Re: [PATCH drm-misc-next 1/3] drm/sched: implement dynamic job flow control

Danilo Krummrich <dakr@xxxxxxxxxx> · Wed, 27 Sep 2023 13:45:37 +0200

On 9/27/23 09:25, Boris Brezillon wrote:
On Wed, 27 Sep 2023 02:13:59 +0200
Danilo Krummrich <dakr@xxxxxxxxxx> wrote:

On 9/26/23 22:43, Luben Tuikov wrote:
Hi,

On 2023-09-24 18:43, Danilo Krummrich wrote:
Currently, job flow control is implemented simply by limiting the amount
of jobs in flight. Therefore, a scheduler is initialized with a
submission limit that corresponds to a certain amount of jobs.

"certain"? How about this instead:
" ... that corresponds to the number of jobs which can be sent
    to the hardware."?

This implies that for each job drivers need to account for the maximum
                                  ^,
Please add a comma after "job".

job size possible in order to not overflow the ring buffer.

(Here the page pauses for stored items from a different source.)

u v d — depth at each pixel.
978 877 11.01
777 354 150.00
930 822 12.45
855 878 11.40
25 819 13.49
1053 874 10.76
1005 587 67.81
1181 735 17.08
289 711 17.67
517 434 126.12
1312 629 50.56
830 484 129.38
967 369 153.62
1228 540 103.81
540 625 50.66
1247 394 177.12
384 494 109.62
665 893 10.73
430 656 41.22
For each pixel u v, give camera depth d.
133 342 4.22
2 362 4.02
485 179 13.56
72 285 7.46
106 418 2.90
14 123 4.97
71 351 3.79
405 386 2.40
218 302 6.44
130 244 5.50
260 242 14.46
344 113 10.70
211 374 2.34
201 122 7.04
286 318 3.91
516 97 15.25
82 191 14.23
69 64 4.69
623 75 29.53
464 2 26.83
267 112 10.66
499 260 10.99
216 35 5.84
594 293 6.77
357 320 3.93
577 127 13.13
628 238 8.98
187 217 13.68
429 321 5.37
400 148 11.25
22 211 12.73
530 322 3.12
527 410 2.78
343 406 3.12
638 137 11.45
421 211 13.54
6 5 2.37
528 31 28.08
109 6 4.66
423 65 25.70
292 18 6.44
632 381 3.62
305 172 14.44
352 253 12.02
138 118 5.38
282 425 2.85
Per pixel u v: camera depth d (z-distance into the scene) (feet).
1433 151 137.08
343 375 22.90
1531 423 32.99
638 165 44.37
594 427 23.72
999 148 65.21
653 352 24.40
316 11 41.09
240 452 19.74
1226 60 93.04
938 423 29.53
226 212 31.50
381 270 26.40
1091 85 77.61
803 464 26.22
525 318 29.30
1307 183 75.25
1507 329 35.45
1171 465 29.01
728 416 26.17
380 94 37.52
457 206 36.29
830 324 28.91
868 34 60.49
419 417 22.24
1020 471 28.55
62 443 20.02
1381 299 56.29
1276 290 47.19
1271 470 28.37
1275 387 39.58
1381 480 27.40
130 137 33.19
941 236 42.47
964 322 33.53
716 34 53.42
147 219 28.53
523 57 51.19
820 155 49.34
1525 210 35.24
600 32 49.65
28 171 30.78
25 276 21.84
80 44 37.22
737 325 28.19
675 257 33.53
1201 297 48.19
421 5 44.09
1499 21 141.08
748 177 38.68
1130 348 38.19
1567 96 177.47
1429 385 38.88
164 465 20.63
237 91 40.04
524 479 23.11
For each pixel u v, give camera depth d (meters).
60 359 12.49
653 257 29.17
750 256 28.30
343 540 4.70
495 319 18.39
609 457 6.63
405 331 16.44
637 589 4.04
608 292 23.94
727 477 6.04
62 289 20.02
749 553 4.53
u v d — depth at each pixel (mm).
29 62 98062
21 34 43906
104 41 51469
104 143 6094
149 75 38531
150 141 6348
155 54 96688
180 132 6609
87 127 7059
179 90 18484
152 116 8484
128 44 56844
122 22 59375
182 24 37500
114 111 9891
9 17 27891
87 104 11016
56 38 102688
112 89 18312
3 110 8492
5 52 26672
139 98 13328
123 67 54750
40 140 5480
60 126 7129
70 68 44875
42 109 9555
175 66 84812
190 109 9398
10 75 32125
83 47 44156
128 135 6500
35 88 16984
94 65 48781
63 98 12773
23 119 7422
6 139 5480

Well, different hardware designs would implement this differently.
Ideally, you only want pointers into the ring buffer, and then
the hardware consumes as much as it can. But this is a moot point
and it's always a good idea to have a "job size" hint from the client.
So this is a good patch.

Ideally, you want to say that the hardware needs to be able to
accommodate the number of jobs which can fit in the hardware
queue times the largest job. This is a waste of resources
however, and it is better to give a hint as to the size of a job,
by the client. If the hardware can peek and understand dependencies,
on top of knowing the "size of the job", it can be an extremely
efficient scheduler.

However, there are drivers, such as Nouveau, where the job size has a
rather large range. For such drivers it can easily happen that job
submissions not even filling the ring by 1% can block subsequent
submissions, which, in the worst case, can lead to the ring run dry.

In order to overcome this issue, allow for tracking the actual job size
instead of the amount job jobs. Therefore, add a field to track a job's

"the amount job jobs." --> "the number of jobs."

Yeah, I somehow manage to always get this wrong, which I guess you noticed
below already.

That's all good points below - gonna address them.

Did you see Boris' response regarding a separate callback in order to fetch
the job's submission units dynamically? Since this is needed by PowerVR, I'd
like to include this in V2. What's your take on that?

My only concern with that would be that if I got what Boris was saying
correctly calling

WARN_ON(s_job->submission_units > sched->submission_limit);

from drm_sched_can_queue() wouldn't work anymore, since this could indeed happen
temporarily. I think this was also Christian's concern.

Actually, I think that's fine to account for the max job size in the
first check, we're unlikely to have so many native fence waits that our
job can't fit in an empty ring buffer.

But it can happen, right? Hence, we can't have this check, do we?